▶ Try it: The entries are to be returned exactly as written.

▶ Records drawn from a dataset:
◆ ◆ ◆

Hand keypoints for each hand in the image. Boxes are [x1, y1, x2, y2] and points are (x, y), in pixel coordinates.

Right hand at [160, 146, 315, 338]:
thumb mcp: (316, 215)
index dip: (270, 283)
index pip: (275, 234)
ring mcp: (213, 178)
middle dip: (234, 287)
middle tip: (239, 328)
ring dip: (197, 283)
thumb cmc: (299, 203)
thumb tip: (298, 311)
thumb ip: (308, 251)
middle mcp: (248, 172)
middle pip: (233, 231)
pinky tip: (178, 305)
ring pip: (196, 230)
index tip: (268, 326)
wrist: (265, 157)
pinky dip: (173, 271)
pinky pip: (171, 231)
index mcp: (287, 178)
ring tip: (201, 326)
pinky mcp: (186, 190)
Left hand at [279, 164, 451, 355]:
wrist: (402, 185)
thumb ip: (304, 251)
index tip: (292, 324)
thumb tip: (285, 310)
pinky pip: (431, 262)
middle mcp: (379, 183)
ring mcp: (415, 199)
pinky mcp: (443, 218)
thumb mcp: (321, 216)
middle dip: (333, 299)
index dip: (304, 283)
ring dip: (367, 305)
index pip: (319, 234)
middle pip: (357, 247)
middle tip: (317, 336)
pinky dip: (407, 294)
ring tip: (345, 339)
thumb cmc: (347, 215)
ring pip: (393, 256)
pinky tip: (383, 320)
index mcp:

◆ ◆ ◆

▶ Solution below:
Hand keypoints for each hand in the image. Boxes are [x1, y1, x2, y2] and points are (x, y), in pixel coordinates.

Right hand at [160, 146, 315, 338]:
thumb mcp: (316, 215)
index dip: (270, 283)
index pip: (275, 234)
ring mcp: (213, 178)
middle dip: (234, 287)
middle tip: (239, 328)
ring dip: (197, 283)
thumb cmc: (299, 203)
thumb tip: (298, 311)
thumb ip: (308, 251)
middle mcp: (248, 172)
middle pip: (233, 231)
pinky tip: (178, 305)
ring pip: (196, 230)
index tip: (268, 326)
wrist: (265, 157)
pinky dip: (173, 271)
pinky pip: (171, 231)
index mcp: (287, 178)
ring tip: (201, 326)
pinky mcp: (186, 190)
Left hand at [279, 164, 451, 355]:
wrist: (402, 185)
thumb ip: (304, 251)
index tip: (292, 324)
thumb tip: (285, 310)
pinky pip: (431, 262)
middle mcp: (379, 183)
ring mcp: (415, 199)
pinky mcp: (443, 218)
thumb mcp: (321, 216)
middle dip: (333, 299)
index dip: (304, 283)
ring dip: (367, 305)
index pip: (319, 234)
middle pip: (357, 247)
middle tip: (317, 336)
pinky dip: (407, 294)
ring tip: (345, 339)
thumb cmc: (347, 215)
ring pip: (393, 256)
pinky tip: (383, 320)
index mcp:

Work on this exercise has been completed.